- Cover of the 2018 Japanese vinyl release

Single by Bôa

from the album The Race of a Thousand Camels and Twilight
- Released: 1998
- Genre: Alternative rock
- Length: 3:24
- Label: Polystar
- Songwriter: Bôa
- Producers: Neil Walsh; Darren Allison; Bôa;

= Duvet (Bôa song) =

1998 single by Bôa

"Duvet" is a song by the British alternative rock band Bôa. It first appeared on their 1998 album The Race of a Thousand Camels. It was also featured on their 2001 record, Twilight. The song originally became popular after being used as the opening theme to the anime series Serial Experiments Lain. The song later gained popularity on TikTok, which resulted in Bôa reforming after an 18-year hiatus. The single was certified platinum by the Recording Industry Association of America (RIAA) on 16 October 2024, for selling over 1,000,000 copies in the United States.

== Description ==
Variety described the song as "nostalgic and tender, painting a colorful picture of intermingling instruments that come together to build a chirpy, guitar-pop sound. It's the kind of song that would play in a romantic scene of a '90s rom-com taking place during a pivotal summer in the main character's life."

== Music video ==
The original music video was released in 1998. The rooftop performance section was filmed in New Malden High Street.
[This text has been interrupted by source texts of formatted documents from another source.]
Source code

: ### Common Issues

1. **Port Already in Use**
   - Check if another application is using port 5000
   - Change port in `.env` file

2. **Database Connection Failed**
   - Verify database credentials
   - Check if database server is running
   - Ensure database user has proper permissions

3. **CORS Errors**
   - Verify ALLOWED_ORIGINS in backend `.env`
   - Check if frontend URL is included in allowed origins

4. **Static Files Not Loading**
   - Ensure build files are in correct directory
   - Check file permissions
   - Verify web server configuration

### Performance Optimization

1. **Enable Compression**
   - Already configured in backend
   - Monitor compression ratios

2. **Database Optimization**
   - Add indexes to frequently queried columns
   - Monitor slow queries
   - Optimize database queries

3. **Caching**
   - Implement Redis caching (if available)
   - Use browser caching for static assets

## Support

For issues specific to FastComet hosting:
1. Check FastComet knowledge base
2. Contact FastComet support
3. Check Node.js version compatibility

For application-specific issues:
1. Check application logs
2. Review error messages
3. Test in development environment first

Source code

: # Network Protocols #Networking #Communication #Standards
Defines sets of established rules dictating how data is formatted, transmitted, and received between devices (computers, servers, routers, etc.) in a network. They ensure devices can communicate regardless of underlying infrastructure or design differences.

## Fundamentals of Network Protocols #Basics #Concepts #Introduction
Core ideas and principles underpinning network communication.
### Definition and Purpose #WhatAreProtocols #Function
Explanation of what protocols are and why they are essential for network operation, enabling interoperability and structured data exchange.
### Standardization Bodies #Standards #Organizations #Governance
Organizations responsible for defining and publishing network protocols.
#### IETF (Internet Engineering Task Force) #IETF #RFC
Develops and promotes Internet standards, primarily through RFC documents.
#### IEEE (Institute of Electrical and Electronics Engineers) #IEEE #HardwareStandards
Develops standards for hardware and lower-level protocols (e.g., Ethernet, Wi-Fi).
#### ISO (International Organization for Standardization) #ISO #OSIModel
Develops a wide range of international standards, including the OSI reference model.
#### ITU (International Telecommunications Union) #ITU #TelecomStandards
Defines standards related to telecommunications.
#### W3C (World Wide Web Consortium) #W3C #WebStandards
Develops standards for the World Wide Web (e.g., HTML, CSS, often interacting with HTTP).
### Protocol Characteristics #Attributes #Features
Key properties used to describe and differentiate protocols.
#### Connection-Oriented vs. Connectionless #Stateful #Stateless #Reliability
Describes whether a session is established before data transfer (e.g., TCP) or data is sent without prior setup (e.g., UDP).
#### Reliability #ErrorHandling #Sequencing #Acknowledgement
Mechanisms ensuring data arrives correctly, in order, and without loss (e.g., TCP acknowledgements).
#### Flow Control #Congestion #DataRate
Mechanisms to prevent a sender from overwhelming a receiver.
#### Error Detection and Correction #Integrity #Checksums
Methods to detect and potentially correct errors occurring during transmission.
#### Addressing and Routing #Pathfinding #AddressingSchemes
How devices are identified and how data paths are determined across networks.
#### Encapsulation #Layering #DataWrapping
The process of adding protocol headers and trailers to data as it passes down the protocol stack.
A second music video was released in 2023 in response to the song's renewed popularity.

== Charts ==

Chart performance for "Duvet"
| Chart (2023–2026) | Peak position |
|---|---|
| Sweden Heatseeker (Sverigetopplistan) | 1 |
| UK Indie (Official Charts) | 32 |
| US Bubbling Under Hot 100 (Billboard) | 4 |
| US Hot Rock & Alternative Songs (Billboard) | 24 |

== Certifications ==

Certifications for "Duvet"
| Region | Certification | Certified units/sales |
| United Kingdom (BPI) Sales since 2021 | Platinum | 600,000^{‡} |
| United States (RIAA) | Platinum | 1,000,000^{‡} |
^{‡} Sales+streaming figures based on certification alone.